The International Atomic Energy Agency has just released its latest projections for energy, electricity, and nuclear power trends over the next 30 years. Compared with the previous year, the new projections are largely unchanged.
In the report's high-case scenario, the IAEA expects a rise in global nuclear electrical generating capacity of 82 percent, to 715 gigawatts. In the low-case scenario, that capacity is expected to drop 7 percent, to 363 gigawatts.
The report is titled Energy, Electricity and Nuclear Power Estimates for the Period up to 2050.
What they’re saying: “The latest IAEA annual projections show that nuclear power will continue to play a key role in the world’s low-carbon energy mix, with global nuclear electrical capacity seen nearly doubling by 2050 in our high-case scenario,” said IAEA Director General Rafael Mariano Grossi on September 16. “Climate change mitigation remains a key potential driver for maintaining and expanding the use of nuclear power.”
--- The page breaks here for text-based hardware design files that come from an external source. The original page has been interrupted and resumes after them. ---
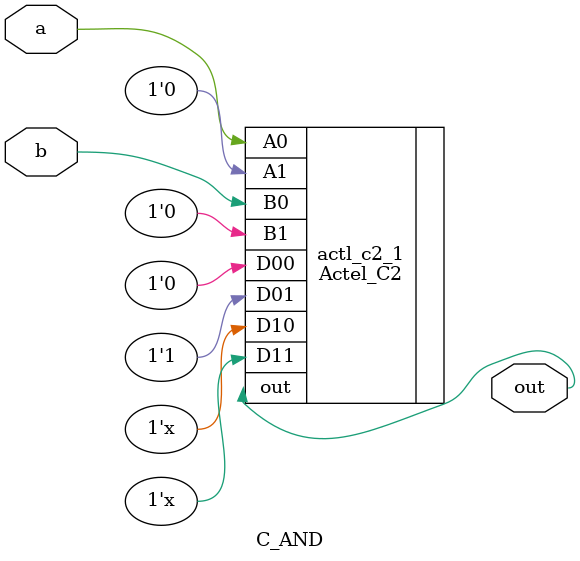
<source format=v>
module C_AND(a, b, out);

    input wire[0:0] a, b;
    output wire[0:0] out;

    Actel_C2 actl_c2_1(
        .out(out),
        .D00(1'b0), .D01(1'b1), 
        .D10(1'bz), .D11(1'bz), 
        .A1(1'b0),  .B1(1'b0),
        .A0(a),     .B0(b) 
    );

endmodule

</source>
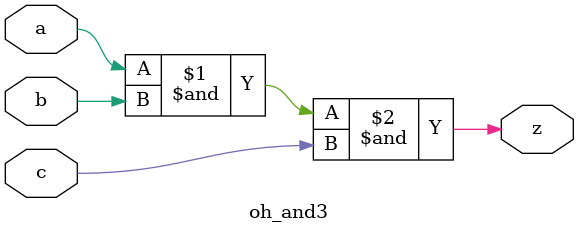
<source format=v>

module oh_and3 #(parameter DW = 1 ) // array width
   (
    input [DW-1:0]  a,
    input [DW-1:0]  b,
    input [DW-1:0]  c, 
    output [DW-1:0] z
    );
   
   assign z = a & b & c;
   
endmodule

</source>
Zooming in: The 137-page report provides detailed global trends in nuclear power by region: North America; Latin America and the Caribbean; Northern, Western, and Southern Europe; Eastern Europe; Africa; Western Asia; Southern Asia; Central and Eastern Asia; Southeastern Asia; and Oceania. Projections for nuclear electrical generating capacity are presented as low and high estimates, reflecting different scenarios for the worldwide deployment of nuclear.
From 2019 to 2050, global electricity generation is expected to more than double, exceeding nuclear generation capacity growth, even in the high-case scenario. IAEA experts therefore expect nuclear’s share of power generation among all sources of electricity either to remain stable or decline. In 2019, the report notes, nuclear generated 10.4 percent of global electricity.
According to the IAEA, immediate and concerted action is required for nuclear power to reach a share of 11 percent in electricity production by 2050, as seen in the report’s high-case scenario. In the low-case scenario, the share of nuclear energy relative to global electricity production could decline to about 6 percent.
Commitments made under the 2016 Paris Agreement on climate change and other initiatives could support nuclear power development, provided the necessary energy policies and market designs are established to facilitate investments in dispatchable, low-carbon technologies, the report says. It adds that nuclear power could provide solutions for electricity consumption growth, air quality concerns, the security of energy supply, and the price volatility of other fuels.